A Public Landmark Is An Extreme IT Environment
From a technical standpoint, the Space Needle is a demanding place to operate. More than a million visitors a year. Constant device turnover. No persistent users. No inherent trust. Every day resets the environment.
Asdourian framed the work as building a secure digital backbone—one that makes complexity invisible but indispensable. Ticketing systems, cameras, immersive experiences, employee operations, guest connectivity—all of it depends on infrastructure that has to work continuously, without downtime or drama.
What stood out to me was the emphasis on resilience and execution. The environment was modernized and tested, including simulated real-world cyberattacks, in roughly 30 days without disrupting operations. That kind of timeline only works when security and networking are treated as foundational, not as layers added after the fact.
Cobarr noted that if a deployment like this can work at the Space Needle, with live guests and no tolerance for failure, it sets a useful benchmark for other organizations navigating similar constraints.
Security That Doesn’t Interrupt The Experience
AI came up during the conversation, but not in the usual productivity-driven framing. The focus was defense.

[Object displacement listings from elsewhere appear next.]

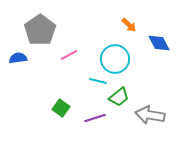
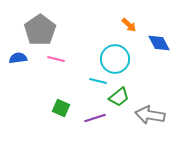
pink line: moved 13 px left, 4 px down; rotated 42 degrees clockwise
green square: rotated 12 degrees counterclockwise
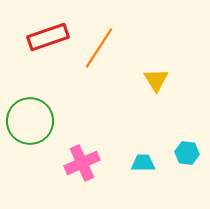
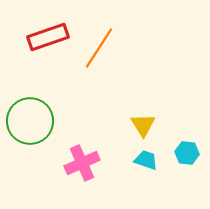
yellow triangle: moved 13 px left, 45 px down
cyan trapezoid: moved 3 px right, 3 px up; rotated 20 degrees clockwise
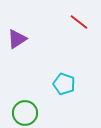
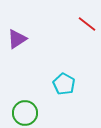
red line: moved 8 px right, 2 px down
cyan pentagon: rotated 10 degrees clockwise
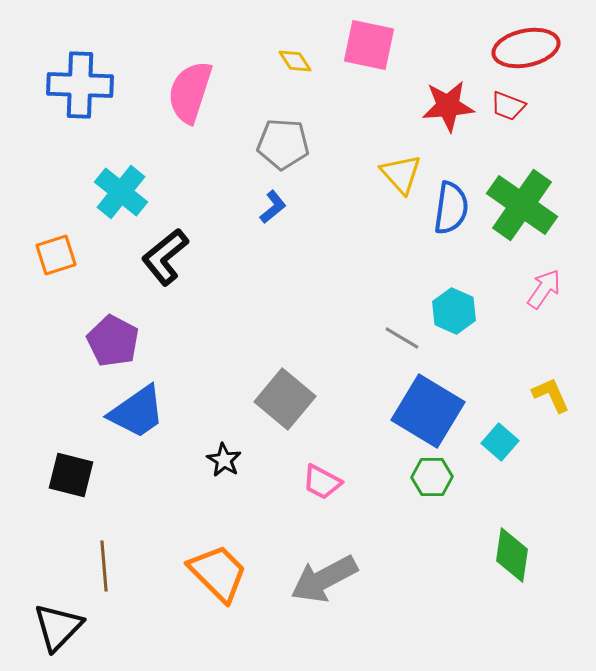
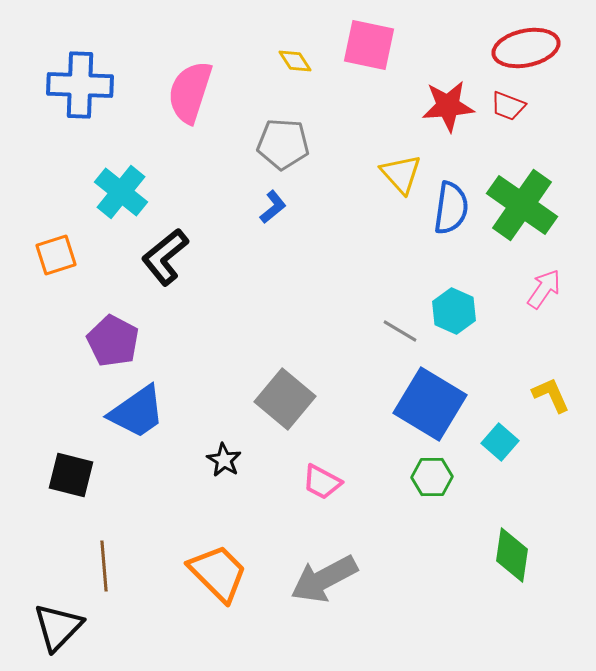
gray line: moved 2 px left, 7 px up
blue square: moved 2 px right, 7 px up
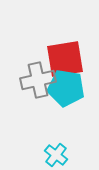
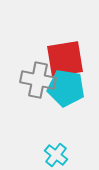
gray cross: rotated 24 degrees clockwise
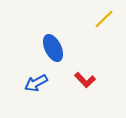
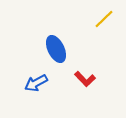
blue ellipse: moved 3 px right, 1 px down
red L-shape: moved 1 px up
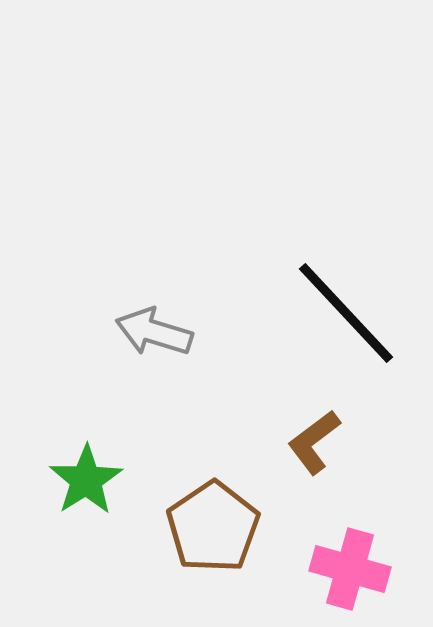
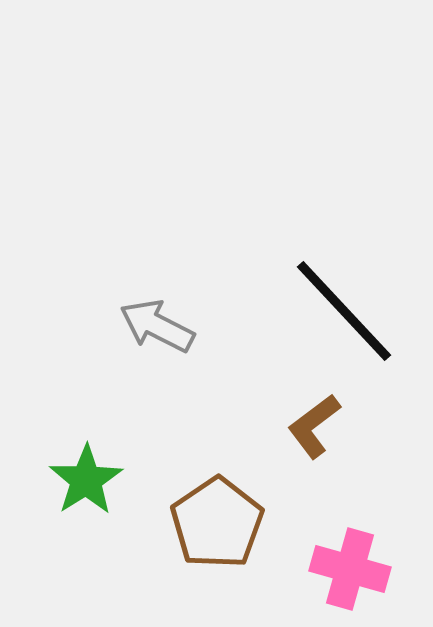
black line: moved 2 px left, 2 px up
gray arrow: moved 3 px right, 6 px up; rotated 10 degrees clockwise
brown L-shape: moved 16 px up
brown pentagon: moved 4 px right, 4 px up
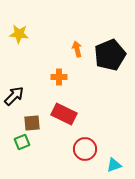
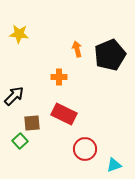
green square: moved 2 px left, 1 px up; rotated 21 degrees counterclockwise
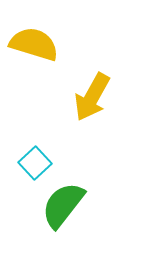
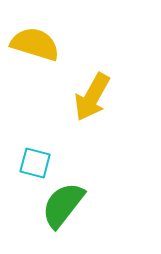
yellow semicircle: moved 1 px right
cyan square: rotated 32 degrees counterclockwise
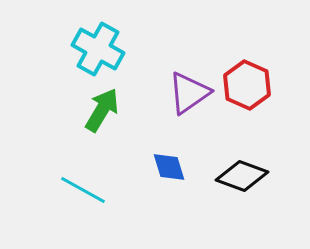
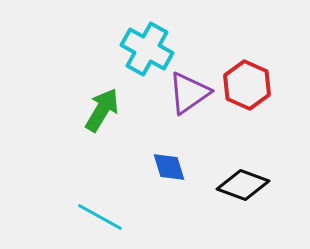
cyan cross: moved 49 px right
black diamond: moved 1 px right, 9 px down
cyan line: moved 17 px right, 27 px down
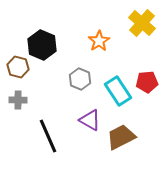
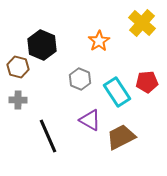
cyan rectangle: moved 1 px left, 1 px down
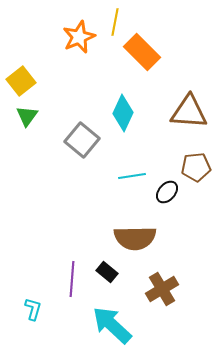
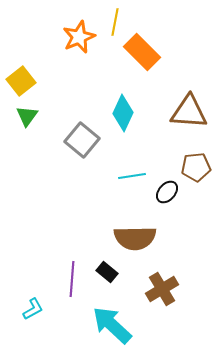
cyan L-shape: rotated 45 degrees clockwise
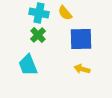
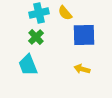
cyan cross: rotated 24 degrees counterclockwise
green cross: moved 2 px left, 2 px down
blue square: moved 3 px right, 4 px up
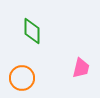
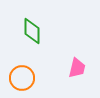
pink trapezoid: moved 4 px left
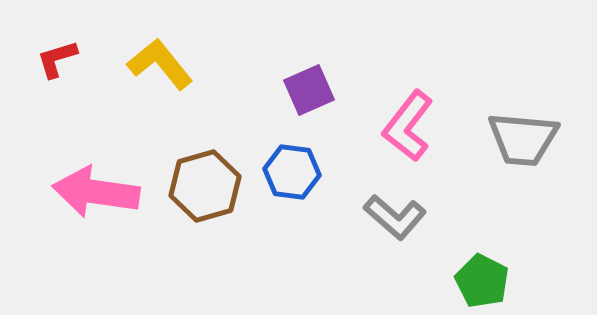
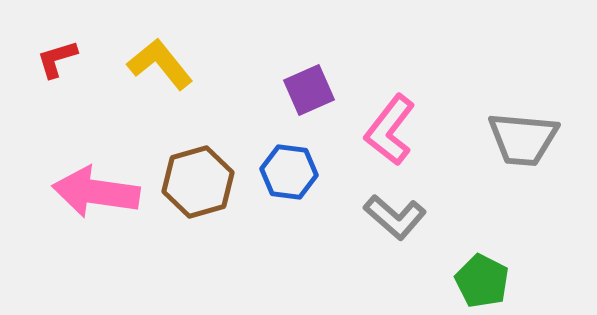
pink L-shape: moved 18 px left, 4 px down
blue hexagon: moved 3 px left
brown hexagon: moved 7 px left, 4 px up
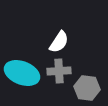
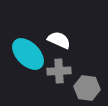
white semicircle: moved 2 px up; rotated 100 degrees counterclockwise
cyan ellipse: moved 6 px right, 19 px up; rotated 24 degrees clockwise
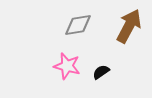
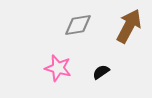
pink star: moved 9 px left, 2 px down
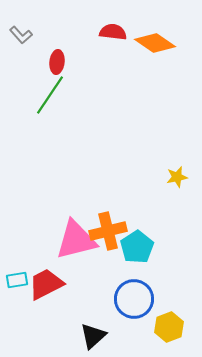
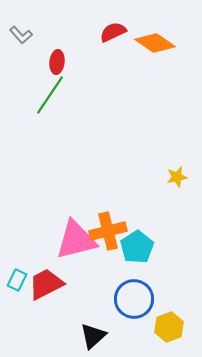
red semicircle: rotated 32 degrees counterclockwise
cyan rectangle: rotated 55 degrees counterclockwise
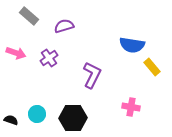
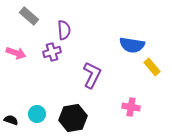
purple semicircle: moved 4 px down; rotated 102 degrees clockwise
purple cross: moved 3 px right, 6 px up; rotated 18 degrees clockwise
black hexagon: rotated 8 degrees counterclockwise
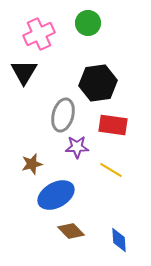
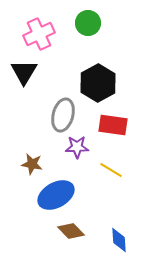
black hexagon: rotated 21 degrees counterclockwise
brown star: rotated 25 degrees clockwise
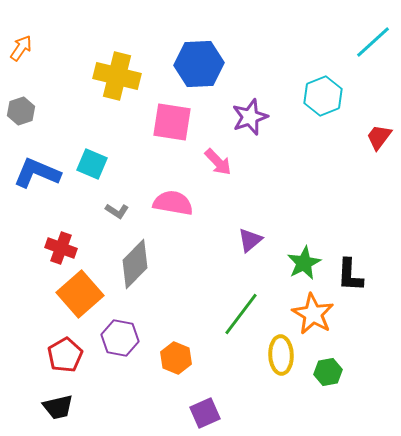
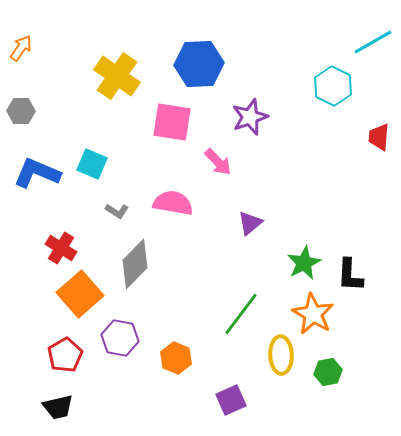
cyan line: rotated 12 degrees clockwise
yellow cross: rotated 21 degrees clockwise
cyan hexagon: moved 10 px right, 10 px up; rotated 12 degrees counterclockwise
gray hexagon: rotated 20 degrees clockwise
red trapezoid: rotated 32 degrees counterclockwise
purple triangle: moved 17 px up
red cross: rotated 12 degrees clockwise
purple square: moved 26 px right, 13 px up
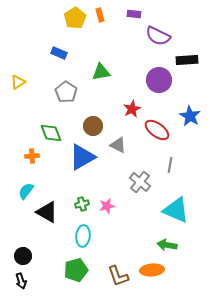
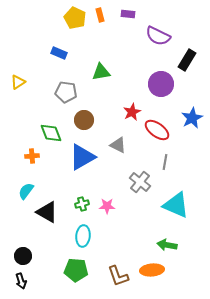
purple rectangle: moved 6 px left
yellow pentagon: rotated 15 degrees counterclockwise
black rectangle: rotated 55 degrees counterclockwise
purple circle: moved 2 px right, 4 px down
gray pentagon: rotated 25 degrees counterclockwise
red star: moved 3 px down
blue star: moved 2 px right, 2 px down; rotated 15 degrees clockwise
brown circle: moved 9 px left, 6 px up
gray line: moved 5 px left, 3 px up
pink star: rotated 14 degrees clockwise
cyan triangle: moved 5 px up
green pentagon: rotated 20 degrees clockwise
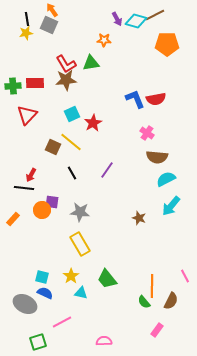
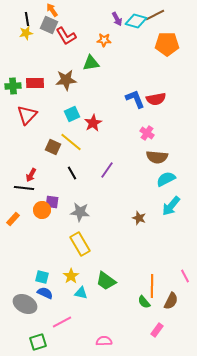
red L-shape at (66, 64): moved 28 px up
green trapezoid at (107, 279): moved 1 px left, 2 px down; rotated 15 degrees counterclockwise
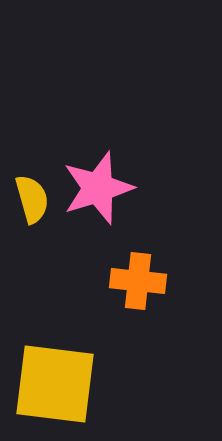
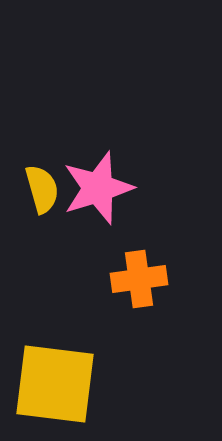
yellow semicircle: moved 10 px right, 10 px up
orange cross: moved 1 px right, 2 px up; rotated 14 degrees counterclockwise
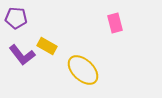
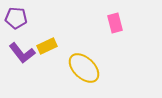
yellow rectangle: rotated 54 degrees counterclockwise
purple L-shape: moved 2 px up
yellow ellipse: moved 1 px right, 2 px up
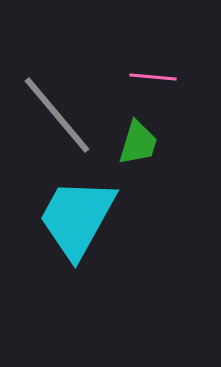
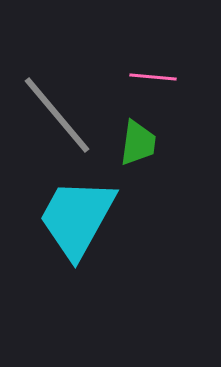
green trapezoid: rotated 9 degrees counterclockwise
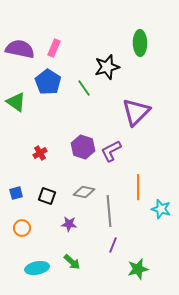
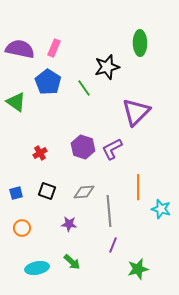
purple L-shape: moved 1 px right, 2 px up
gray diamond: rotated 15 degrees counterclockwise
black square: moved 5 px up
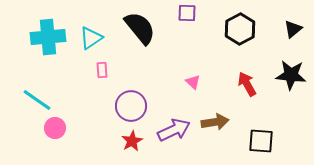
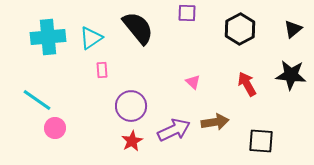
black semicircle: moved 2 px left
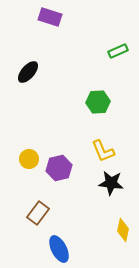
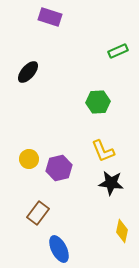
yellow diamond: moved 1 px left, 1 px down
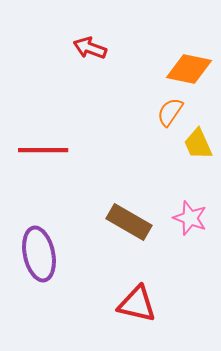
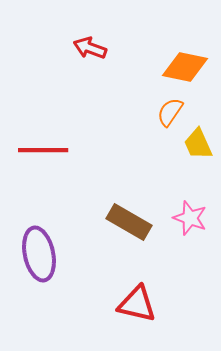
orange diamond: moved 4 px left, 2 px up
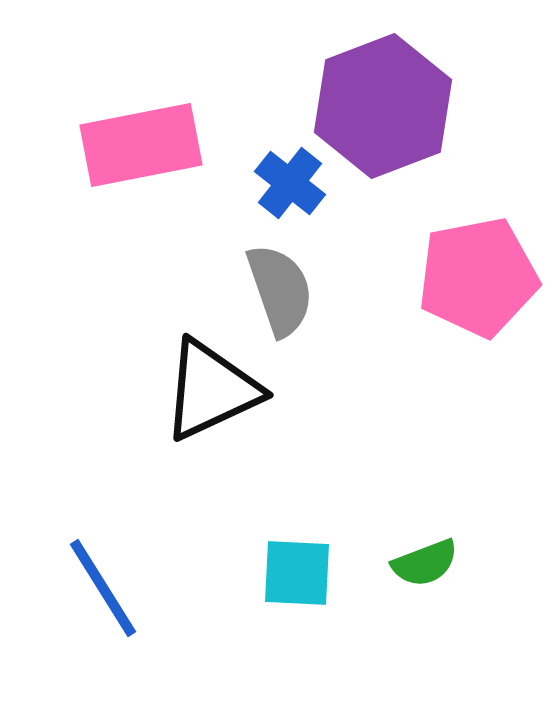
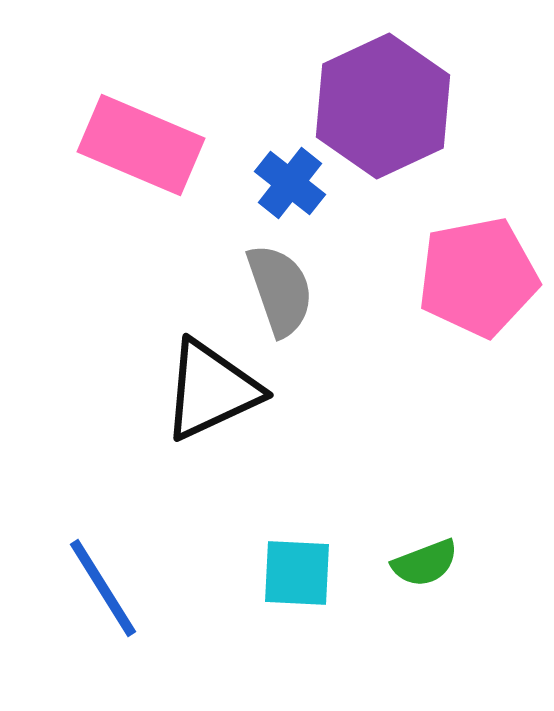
purple hexagon: rotated 4 degrees counterclockwise
pink rectangle: rotated 34 degrees clockwise
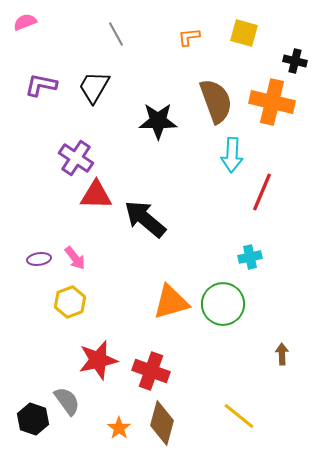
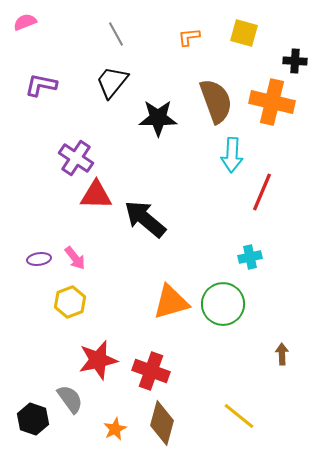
black cross: rotated 10 degrees counterclockwise
black trapezoid: moved 18 px right, 5 px up; rotated 9 degrees clockwise
black star: moved 3 px up
gray semicircle: moved 3 px right, 2 px up
orange star: moved 4 px left, 1 px down; rotated 10 degrees clockwise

Asdourian talked about using AI within the network itself to recognize patterns, identify threats early, and respond quickly. The important point wasn’t automation for its own sake, but visibility. When infrastructure understands what normal behavior looks like, it becomes easier to spot what doesn’t belong.
That approach is more essential for a public landmark like the Space Needle, where asking users to slow down, authenticate repeatedly, or change behavior isn’t realistic. The security has to adapt to people, not the other way around.
The Mid-Century House Problem
At one point, I compared modernizing the Space Needle to buying a mid-century modern house. It was an analogy that resonates for me, personally, because my wife and I have been actively hunting for a new home and we appreciate mid-century modern architecture. The thing is, you want the character and design, but you also want reliable power, modern appliances, and strong Wi-Fi. Nobody wants to live with the original avocado-green refrigerator just to preserve authenticity.
The same logic applies to landmarks and legacy organizations. Preserving what matters doesn’t mean freezing everything in time. It means upgrading the parts people shouldn’t have to think about.
Cobarr described their guiding philosophy as guest experience first, operational excellence always, with proactive security as a constant underneath it all. When those elements stay aligned, modernization can be seamless and doesn’t feel like compromise.
The Space Needle isn’t trying to become something new. It’s doing the quieter work of staying relevant without losing its identity.
That’s a lesson many organizations could use right now—especially as the most important technology increasingly does its job best when nobody notices it at all.